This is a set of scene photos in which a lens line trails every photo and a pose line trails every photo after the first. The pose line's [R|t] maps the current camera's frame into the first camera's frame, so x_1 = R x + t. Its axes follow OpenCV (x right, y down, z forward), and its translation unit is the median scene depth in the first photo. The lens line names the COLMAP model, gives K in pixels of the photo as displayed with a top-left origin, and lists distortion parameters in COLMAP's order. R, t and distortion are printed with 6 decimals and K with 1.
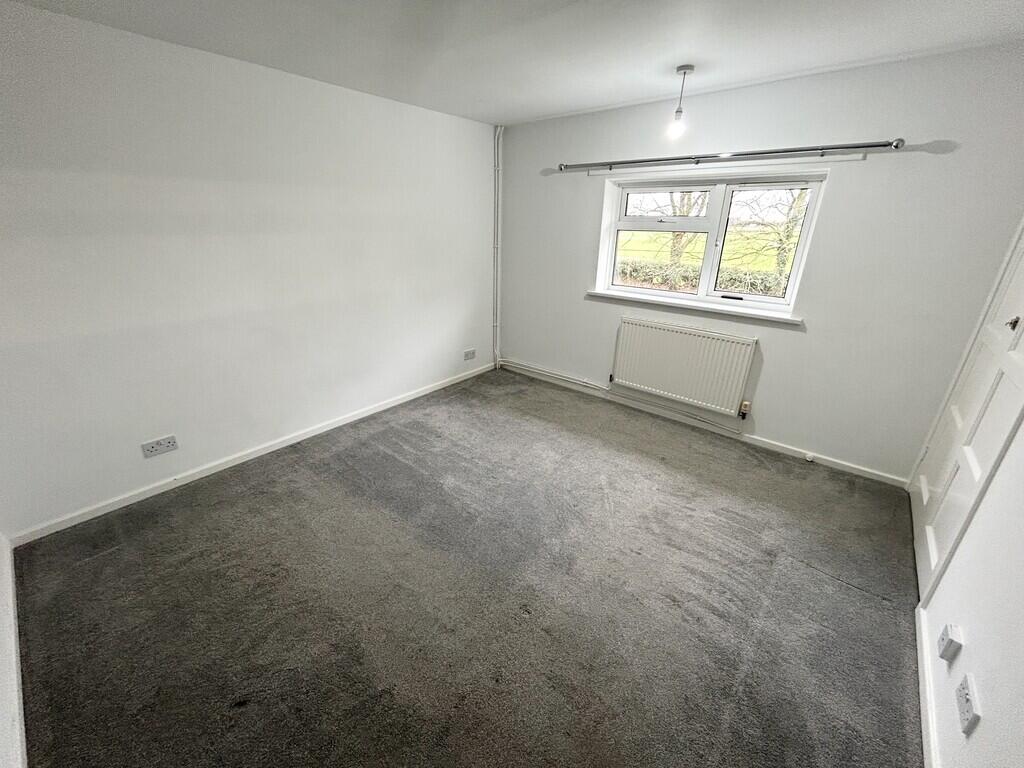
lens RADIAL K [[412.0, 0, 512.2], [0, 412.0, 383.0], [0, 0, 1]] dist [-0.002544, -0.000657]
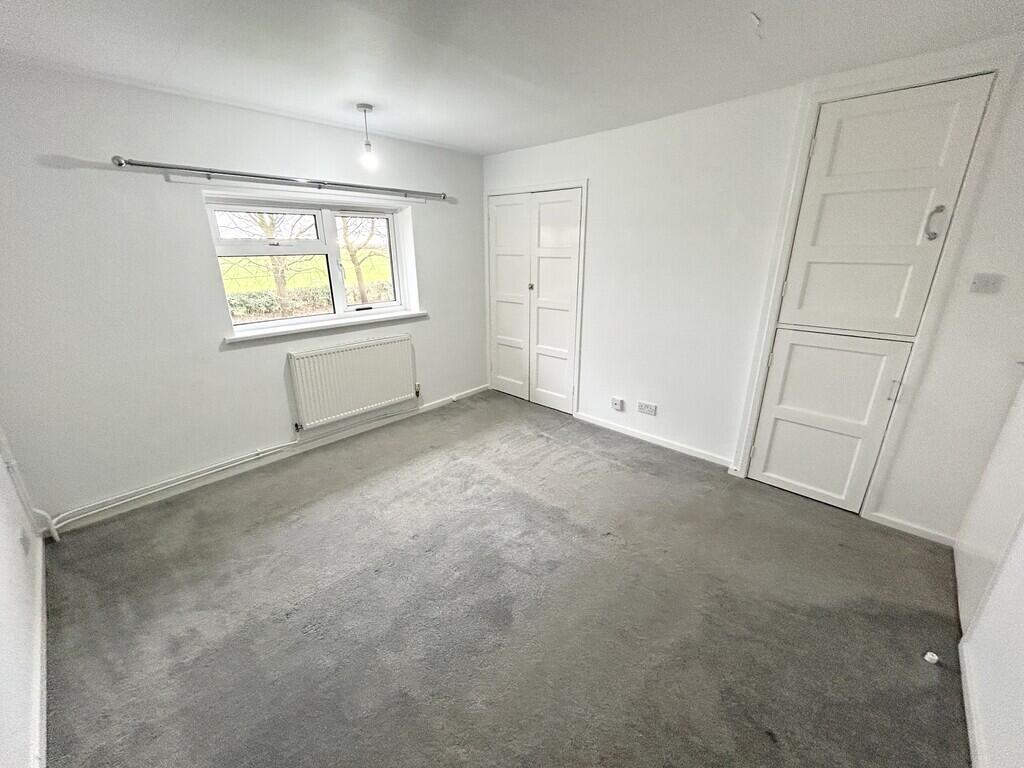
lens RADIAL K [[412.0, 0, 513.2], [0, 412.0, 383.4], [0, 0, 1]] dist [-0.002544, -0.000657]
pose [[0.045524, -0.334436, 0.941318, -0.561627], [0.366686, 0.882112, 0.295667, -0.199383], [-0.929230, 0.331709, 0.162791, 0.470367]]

^^^^^^^^^^^^^^^^

### Task brief
Reproduce the listing above verbatim, line for line, and omit the pictures from your answer.

### Answer to the exercise
This is a set of scene photos in which a lens line trails every photo and a pose line trails every photo after the first. The pose line's [R|t] maps the current camera's frame into the first camera's frame, so x_1 = R x + t. Its axes follow OpenCV (x right, y down, z forward), and its translation unit is the median scene depth in the first photo. The lens line names the COLMAP model, gives K in pixels of the photo as displayed with a top-left origin, and lists distortion parameters in COLMAP's order. R, t and distortion are printed with 6 decimals and K with 1.
lens RADIAL K [[412.0, 0, 512.2], [0, 412.0, 383.0], [0, 0, 1]] dist [-0.002544, -0.000657]
lens RADIAL K [[412.0, 0, 513.2], [0, 412.0, 383.4], [0, 0, 1]] dist [-0.002544, -0.000657]
pose [[0.045524, -0.334436, 0.941318, -0.561627], [0.366686, 0.882112, 0.295667, -0.199383], [-0.929230, 0.331709, 0.162791, 0.470367]]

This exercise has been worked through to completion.